Missing Values per Column
The next step is to count the number of missing values for each column in the DataFrame. This can be done by calling the .isnull()
method on the DataFrame, followed by the .sum()
method with the argument axis=0
.
For example, let’s use the same DataFrame as before:
import pandas as pd
import numpy as np
df = pd.DataFrame({'A': [1, 2, np.nan, 4], 'B': [np.nan, 6, 7, np.nan], 'C': [8, np.nan, 10, 11]})
Now, let’s count the number of missing values in each column:
print(df.isnull().sum(axis=0))
Output:
A 1
B 2
C 1
dtype: int64
This tells us that there is one missing value in column A, two missing values in column B, and one missing value in column C. We can also calculate the percentage of missing values in each column by dividing the number of missing values by the total number of values in the column and multiplying by 100.
This is useful in determining which columns have the highest percentage of missing values and might need to be dropped from the analysis. For example, let’s calculate the percentage of missing values in each column:
print(round(df.isnull().sum(axis=0) / len(df) * 100, 2))
Output:
A 25.00
B 50.00
C 25.00
dtype: float64
This tells us that column B has the highest percentage of missing values at 50%.
Missing Values per Row
Finally, we can count the number of missing values for each row in the DataFrame. This can be done by calling the .isnull()
method on the DataFrame, followed by the .sum()
method with the argument axis=1
.
For example, let’s use the same DataFrame as before:
import pandas as pd
import numpy as np
df = pd.DataFrame({'A': [1, 2, np.nan, 4], 'B': [np.nan, 6, 7, np.nan], 'C': [8, np.nan, 10, 11]})
Now, let’s count the number of missing values in each row:
print(df.isnull().sum(axis=1))
Output:
0 1
1 1
2 1
3 1
dtype: int64
This tells us that there is one missing value in each row. We can also calculate the percentage of missing values in each row by dividing the number of missing values by the total number of values in the row and multiplying by 100.
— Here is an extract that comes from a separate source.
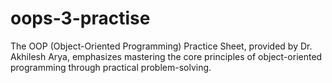 # oops-3-practise
The OOP (Object-Oriented Programming) Practice Sheet, provided by Dr. Akhilesh Arya, emphasizes mastering the core principles of object-oriented programming through practical problem-solving.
This is useful in determining which rows have the highest percentage of missing values and might need to be dropped from the analysis. For example, let’s calculate the percentage of missing values in each row:
print(round(df.isnull().sum(axis=1) / len(df.columns) * 100, 2))
Output:
0 33.33
1 33.33
2 33.33
3 33.33
dtype: float64
This tells us that each row has a 33.33% percentage of missing values.
Conclusion
Counting missing values in a Pandas DataFrame is an important step in data analysis and preparation. In this article, we learned how to count the total number of missing values in a DataFrame, as well as the number of missing values per column and row.
We also learned how to calculate the percentage of missing values in each column and row. These tools are essential in identifying missing values and deciding on an appropriate course of action, such as imputation or dropping the missing values.
Counting missing values in a Pandas DataFrame is a crucial step in data analysis and preparation. In this article, we have covered how to count the total number of missing values in a DataFrame, as well as the number of missing values per column and row, and how to calculate the percentage of missing values in each.
These tools are necessary for identifying missing values and deciding on an appropriate course of action. By using Pandas to count missing values, we can ensure the accuracy of our data and make informed decisions based on complete information.
Remember, missing data needs to be addressed, and thorough data cleaning and preparation are essential for accurate data analysis.